## Tasks to complete
a - Return the passage of the alumni couple article from "From left, Don" to "in their careers." word for word.
b - Write the next part of the alumni couple article, picking up after its last sentence.

## Excerpted text
#####
Alumni couple supports the humanities with distinguished professorship

From left, Don Hart and Bobby Gitenstein

For Barbara “Bobby” Gitenstein and Don Hart, choosing to support the humanities at UNC was an easy decision.

Both earned their doctorate degrees in the humanities at Carolina — Gitenstein in English in 1975 and Hart in philosophy in 1981. The couple grew up in the same small town in south Alabama and chose Carolina for its “excellent” English and philosophy departments. They formed lasting relationships with several faculty members who served as important mentors for them in their careers.

Both established distinguished careers in higher education and the humanities. Gitenstein has enjoyed a long career as an English professor and administrator, and she is now president of the College of New Jersey, where she became the institution’s first woman president in 1999.  Hart has taught philosophy, directed an honors program, and most recently been involved with computing in the humanities.

“As an academic administrator and a faculty member, I genuinely believe that we in higher education do some of the most important work in the world,” Gitenstein said. “I am convinced that the lessons and skills learned in humanities education can make the world a better place.”
#####
Stored data entries

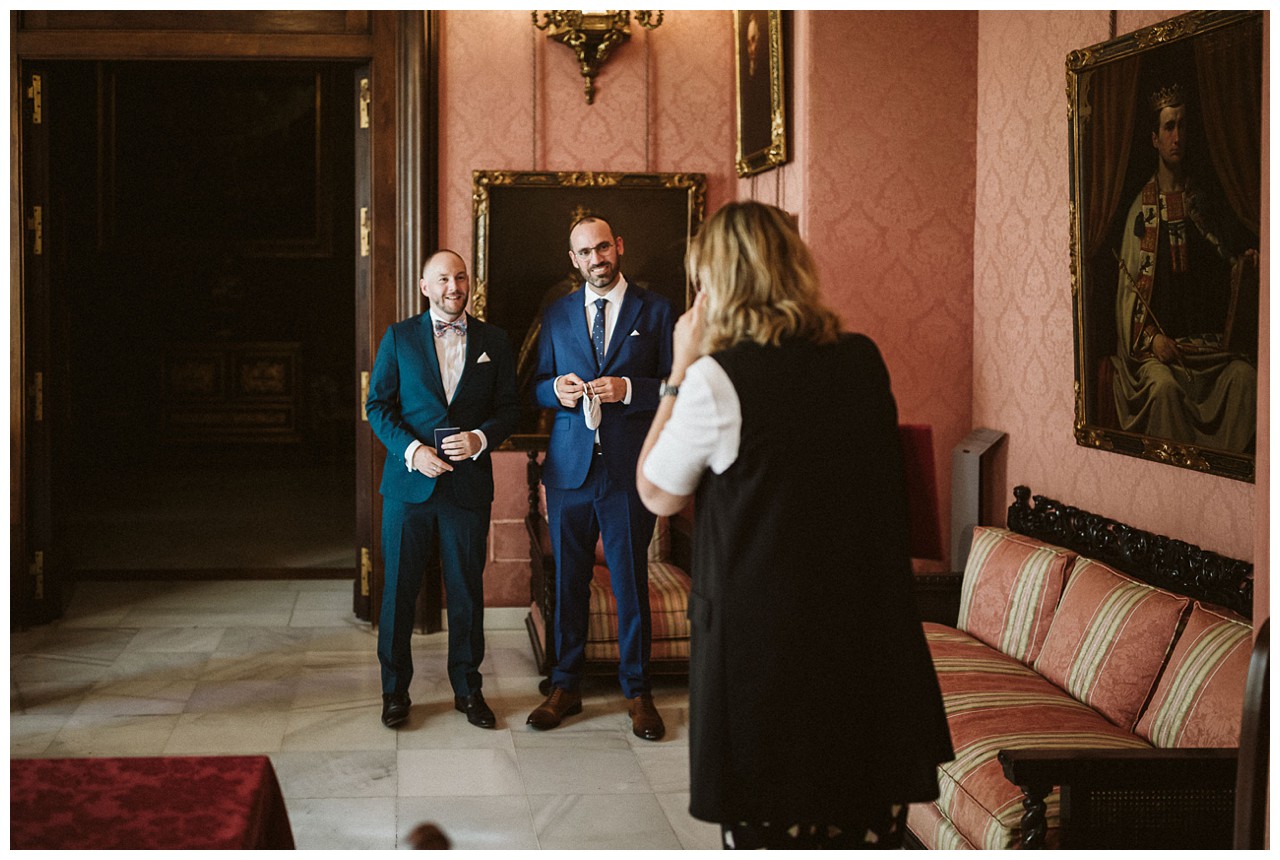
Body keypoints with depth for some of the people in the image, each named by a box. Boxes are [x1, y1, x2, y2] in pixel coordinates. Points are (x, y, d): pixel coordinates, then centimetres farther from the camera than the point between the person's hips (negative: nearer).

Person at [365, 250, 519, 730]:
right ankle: (395, 690, 16)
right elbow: (378, 405, 2)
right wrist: (412, 450, -12)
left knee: (467, 591, 7)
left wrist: (481, 438, -12)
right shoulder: (399, 338, 4)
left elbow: (509, 407, 8)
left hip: (469, 483, 1)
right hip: (409, 483, -1)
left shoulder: (493, 342, 8)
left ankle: (467, 689, 19)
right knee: (399, 590, 4)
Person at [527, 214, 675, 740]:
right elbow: (538, 387, 15)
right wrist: (555, 389, -8)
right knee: (568, 583, 8)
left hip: (629, 470, -2)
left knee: (631, 583, 3)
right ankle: (565, 687, 20)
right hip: (569, 469, 3)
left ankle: (638, 691, 16)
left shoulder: (654, 311, 2)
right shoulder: (556, 315, 11)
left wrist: (627, 390, -17)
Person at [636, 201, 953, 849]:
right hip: (875, 648, 5)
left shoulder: (716, 380, -13)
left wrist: (681, 373, 6)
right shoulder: (864, 361, 3)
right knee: (866, 835, 12)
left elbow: (657, 494, 2)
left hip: (764, 655, -5)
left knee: (772, 835, 6)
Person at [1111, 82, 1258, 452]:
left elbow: (1225, 265, 17)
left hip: (1207, 340, 3)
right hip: (1157, 344, -3)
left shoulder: (1200, 200, 13)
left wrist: (1246, 263, -7)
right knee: (1163, 385, -34)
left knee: (1245, 376, -25)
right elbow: (1128, 289, 0)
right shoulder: (1142, 208, 3)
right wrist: (1152, 339, -13)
#####
## Outputs by task
a -
From left, Don Hart and Bobby Gitenstein

For Barbara “Bobby” Gitenstein and Don Hart, choosing to support the humanities at UNC was an easy decision.

Both earned their doctorate degrees in the humanities at Carolina — Gitenstein in English in 1975 and Hart in philosophy in 1981. The couple grew up in the same small town in south Alabama and chose Carolina for its “excellent” English and philosophy departments. They formed lasting relationships with several faculty members who served as important mentors for them in their careers.

b -
Gitenstein and Hart recently decided to create a legacy for the humanities by including a provision in their wills to create the R. Barbara Gitenstein and Donald B. Hart Distinguished Professorship in the Humanities. This gift will establish an endowment for a distinguished professor in any of the humanities disciplines and will ensure that future generations of Carolina students continue to benefit from the high standard of excellence and teaching in the humanities that they enjoyed as Carolina students.

“We are convinced that a humanities education was the foundation for our success in life, and that the discipline of critical thinking should be the means for civic engagement and communication,” Gitenstein said.

Editor’s note: This article by Joanna Worrell Cardwell (M.A. ’06) appeared in the spring ’11 issue of Carolina Arts & Sciences magazine.